• STUDY QUESTIONS
a) In the column on the expert patient, which condition does Professor Stephen Hawking have?
b) Copy the column on the expert patient from "Such is the" up to and including "a voice synthesiser.".
c) State whether each statement agrees with the column on the expert patient. Answer yes or no, and quote the words from the column that decide it.
(i) Blair Robertson is an NHS chaplain.
(ii) Professor Hawking delivers his speeches by using his hand muscles to operate a voice synthesiser.
(iii) The Telegraph article about Professor Hawking's 70th birthday speech is dated 14 January 2012.

• TEXT PROVIDED
Monday, March 05, 2012

Revisiting the Expert Patient

‘Generally, society deals with death in a near hysterical manner, viewing practically every death as a tragedy and bereavement as an illness requiring healing.’

Such is the view of Blair Robertson, an NHS chaplain (BMJ, 14 Jan 12). His words were interesting to read as, in the same week, I had taken the topic of dying as the subject for this column. Society’s response to death is hardly surprising when we read of the remarkable lives of people such as Professor Stephen Hawking, the famous cosmologist, and author of the best-seller, A Brief History of Time. Only one week previously an article appeared in the national press informing the world that Prof Hawking was too unwell to deliver his 70th birthday speech (Telegraph, 9th Jan 12). Of course, Prof Hawking is always too unwell to deliver any speech, owing to a condition called motor neurone disease. In reality, any speech he has is electronically composed letter by letter, and then delivered by him using his cheek muscles to operate a voice synthesiser.

Prof Hawking is a wonderful example of how people with long term conditions can still lead remarkable lives. The fact that he has even seen his 70th birthday is a modern-day miracle. Although we tend to use the verb ‘to suffer’ in order to describe the process of living with a chronic condition, Prof Hawking is an example of how people can lead fulfilling and enjoyable lives despite their condition. I am sure that suffering does come into the equation, but so too does a life of satisfaction and pleasure. The trick is to know how to turn around the perception of unavoidable misfortune and pull from life a positive outlook and a sense of well-being.

• THE DATA
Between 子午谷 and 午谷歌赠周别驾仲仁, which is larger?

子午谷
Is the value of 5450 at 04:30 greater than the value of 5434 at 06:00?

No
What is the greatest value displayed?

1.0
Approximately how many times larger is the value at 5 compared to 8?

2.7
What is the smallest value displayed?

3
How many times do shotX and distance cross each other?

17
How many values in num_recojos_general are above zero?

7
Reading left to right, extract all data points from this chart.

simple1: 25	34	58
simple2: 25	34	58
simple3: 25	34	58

• ANSWERS TO EACH TASK
a) Motor neurone disease.

b)
Such is the view of Blair Robertson, an NHS chaplain (BMJ, 14 Jan 12). His words were interesting to read as, in the same week, I had taken the topic of dying as the subject for this column. Society’s response to death is hardly surprising when we read of the remarkable lives of people such as Professor Stephen Hawking, the famous cosmologist, and author of the best-seller, A Brief History of Time. Only one week previously an article appeared in the national press informing the world that Prof Hawking was too unwell to deliver his 70th birthday speech (Telegraph, 9th Jan 12). Of course, Prof Hawking is always too unwell to deliver any speech, owing to a condition called motor neurone disease. In reality, any speech he has is electronically composed letter by letter, and then delivered by him using his cheek muscles to operate a voice synthesiser.

c)
(i) Yes: "Blair Robertson, an NHS chaplain"
(ii) No: "using his cheek muscles to operate a voice synthesiser"
(iii) No: "(Telegraph, 9th Jan 12)"